Cambrians, according to a recent thorough investigative report in The Tribune, are the best water conservers in the county. We’re the only community that is conserving well beyond the governor’s 20 percent savings mandate — in the 30 to 40 percent range.
But it doesn’t look like our water miserliness is likely to (or can) end anytime soon, even if the brackish water recycling system we are initiating at great cost can supply what it hopes to — up to 30 percent of our daily needs.In a new study by Cornell University, the University of Arizona and the U.S. Geological Survey, the odds of a 10-year drought affecting the Southwestern U.S. have now increased to 80 percent! And the odds of a 30-year drought have increased to 50 percent!
To anyone living on the Central Coast or anywhere in California, this should be a true wake-up call.
And now our region has gotten the rather unwelcome publicity I was afraid it might in a big story in the Aug. 29 Wall Street Journal. The Wall Street Journal circulates nationally and internationally and has millions of readers.The story is graphic and detailed about wells declining or drying up altogether in the Templeton/Paso Robles area and quotes area residents and a county supervisor. The piece also shows stressed regions of California in addition to ours and discusses our water district controversy and recent legislation to force Californians to conserve.
Never miss a local story.
A book published in 2014 by the Edge Foundation called “What Should We Be Worried About?” has more than 100 short chapters written by eminent scientists and pundits. I was surprised that none mentioned the term “drought,” though there are several chapters on global warming. (So don’t feel too guilty that you didn’t see this coming.)
If our town runs out of water before a partial technological fix, you need to be aware that the immediate aftermath would likely be tourism shutting down, homeowners losing their fire insurance and property values plummeting. Bottled water won’t solve our clothes washing, toilet flushing or bathing needs. (Though you’d better have plenty of that on hand.)
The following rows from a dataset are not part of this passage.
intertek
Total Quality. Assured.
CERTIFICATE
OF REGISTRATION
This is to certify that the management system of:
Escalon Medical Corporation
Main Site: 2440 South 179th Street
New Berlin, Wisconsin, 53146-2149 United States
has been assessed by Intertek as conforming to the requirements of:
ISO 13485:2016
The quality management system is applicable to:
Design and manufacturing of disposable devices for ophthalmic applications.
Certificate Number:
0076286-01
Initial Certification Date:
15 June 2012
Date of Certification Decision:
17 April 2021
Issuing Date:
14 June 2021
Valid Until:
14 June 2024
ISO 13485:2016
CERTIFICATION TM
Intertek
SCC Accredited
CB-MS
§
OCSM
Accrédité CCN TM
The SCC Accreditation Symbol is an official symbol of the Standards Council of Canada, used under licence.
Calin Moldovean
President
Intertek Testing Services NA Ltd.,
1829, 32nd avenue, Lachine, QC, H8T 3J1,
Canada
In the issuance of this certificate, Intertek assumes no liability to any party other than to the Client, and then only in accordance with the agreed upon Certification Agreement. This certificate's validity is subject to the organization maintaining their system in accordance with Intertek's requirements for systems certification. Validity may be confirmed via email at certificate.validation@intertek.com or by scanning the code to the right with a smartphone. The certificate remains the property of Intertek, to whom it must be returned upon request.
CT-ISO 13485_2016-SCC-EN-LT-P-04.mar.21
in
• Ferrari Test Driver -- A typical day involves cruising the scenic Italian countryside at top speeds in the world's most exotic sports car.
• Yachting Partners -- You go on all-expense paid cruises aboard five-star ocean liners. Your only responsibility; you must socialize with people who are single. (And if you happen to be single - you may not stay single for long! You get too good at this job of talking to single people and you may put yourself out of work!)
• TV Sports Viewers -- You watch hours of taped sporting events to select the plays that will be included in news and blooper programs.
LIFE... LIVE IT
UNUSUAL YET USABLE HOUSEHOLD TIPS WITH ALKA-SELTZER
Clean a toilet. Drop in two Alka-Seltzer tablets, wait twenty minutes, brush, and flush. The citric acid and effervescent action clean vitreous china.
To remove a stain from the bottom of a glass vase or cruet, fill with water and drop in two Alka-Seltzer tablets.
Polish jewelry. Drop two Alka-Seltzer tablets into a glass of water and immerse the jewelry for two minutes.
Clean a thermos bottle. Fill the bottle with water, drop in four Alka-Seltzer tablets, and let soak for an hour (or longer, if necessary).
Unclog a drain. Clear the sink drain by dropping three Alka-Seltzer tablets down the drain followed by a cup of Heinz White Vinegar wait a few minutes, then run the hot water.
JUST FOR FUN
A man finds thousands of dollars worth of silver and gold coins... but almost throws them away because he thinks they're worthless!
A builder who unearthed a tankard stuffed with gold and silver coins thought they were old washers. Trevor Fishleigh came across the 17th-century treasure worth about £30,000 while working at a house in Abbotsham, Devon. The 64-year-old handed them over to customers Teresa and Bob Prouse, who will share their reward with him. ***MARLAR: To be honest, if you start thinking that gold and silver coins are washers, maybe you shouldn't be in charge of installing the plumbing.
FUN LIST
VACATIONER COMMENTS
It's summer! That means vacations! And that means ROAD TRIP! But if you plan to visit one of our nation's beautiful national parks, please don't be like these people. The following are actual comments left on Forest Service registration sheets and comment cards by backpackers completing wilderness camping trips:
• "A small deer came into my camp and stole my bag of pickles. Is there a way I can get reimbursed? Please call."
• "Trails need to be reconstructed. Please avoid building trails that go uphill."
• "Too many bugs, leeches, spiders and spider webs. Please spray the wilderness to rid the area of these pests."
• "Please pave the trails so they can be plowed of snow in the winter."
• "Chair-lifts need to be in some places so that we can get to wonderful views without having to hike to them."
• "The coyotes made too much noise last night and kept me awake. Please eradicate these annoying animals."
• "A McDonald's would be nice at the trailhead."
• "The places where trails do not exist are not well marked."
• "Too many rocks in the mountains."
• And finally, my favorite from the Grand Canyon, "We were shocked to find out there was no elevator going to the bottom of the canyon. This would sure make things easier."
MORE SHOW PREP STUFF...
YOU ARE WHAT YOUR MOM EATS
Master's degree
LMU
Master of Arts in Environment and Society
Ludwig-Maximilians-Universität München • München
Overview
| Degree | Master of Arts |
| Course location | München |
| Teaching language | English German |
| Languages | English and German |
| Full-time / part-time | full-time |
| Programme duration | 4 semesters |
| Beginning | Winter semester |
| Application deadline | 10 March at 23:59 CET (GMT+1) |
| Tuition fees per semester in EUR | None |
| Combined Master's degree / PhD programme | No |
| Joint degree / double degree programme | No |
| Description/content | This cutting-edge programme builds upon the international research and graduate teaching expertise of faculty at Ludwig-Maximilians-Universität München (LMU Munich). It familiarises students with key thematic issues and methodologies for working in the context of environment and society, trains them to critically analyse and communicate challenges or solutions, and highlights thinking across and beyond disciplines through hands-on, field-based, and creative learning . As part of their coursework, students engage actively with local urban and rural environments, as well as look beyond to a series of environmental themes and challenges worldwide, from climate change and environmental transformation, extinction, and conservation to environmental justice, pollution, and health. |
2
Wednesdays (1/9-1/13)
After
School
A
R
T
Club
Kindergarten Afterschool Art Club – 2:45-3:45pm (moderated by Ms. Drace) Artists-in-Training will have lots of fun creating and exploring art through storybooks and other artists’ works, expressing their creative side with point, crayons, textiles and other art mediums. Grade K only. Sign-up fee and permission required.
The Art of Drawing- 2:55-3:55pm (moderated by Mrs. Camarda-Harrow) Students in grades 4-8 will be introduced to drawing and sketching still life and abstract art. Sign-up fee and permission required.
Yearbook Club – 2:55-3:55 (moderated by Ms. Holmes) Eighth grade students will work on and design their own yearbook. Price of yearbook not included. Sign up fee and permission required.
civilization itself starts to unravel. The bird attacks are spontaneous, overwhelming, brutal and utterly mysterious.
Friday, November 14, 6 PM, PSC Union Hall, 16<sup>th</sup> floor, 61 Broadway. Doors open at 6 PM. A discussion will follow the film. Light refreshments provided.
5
Surely, the opponents of the Emergency Water Project do not want this to happen.
As many of you know (and nearly 100 of you have seen firsthand), I collect rainwater. I have been very reluctant to let go of much these past couple of years. Those who assume that rainwater harvesting makes little sense when very little rain seems imminent are simply wrong. Your roof surfaces can capture (and rain gutters and downspouts can route) thousands of gallons of relatively pure water to cisterns or storage tanks even if storms are light. (I know one person who even collects hundreds of gallons just from dew on a metal roof!)
So rain (or moisture!) falling out of the sky could still be your best option for self-protection.
Recently, I’ve started thinking about whether there is any way such water can be piped, purified and pressurized —the 3 P’s — into domestic plumbing to supply all or most of our needs. (Were there such a system, it doesn’t appear there is any county code that would prohibit it.)
And guess what? A rainwater-based alternative water supply plumbed into your home exists in the form of a refrigerator-sized unit that appears to do it all! It’s not available in the states yet. The European company contacted me when it discovered one of my articles online. I may order one myself eventually, as it appears promising. In the meantime, I will keep you informed of this development if you email me at firstname.lastname@example.org, subject line “Rainwater.”
In the meantime, pray for rain! And plan to collect every drop when it DOES rain.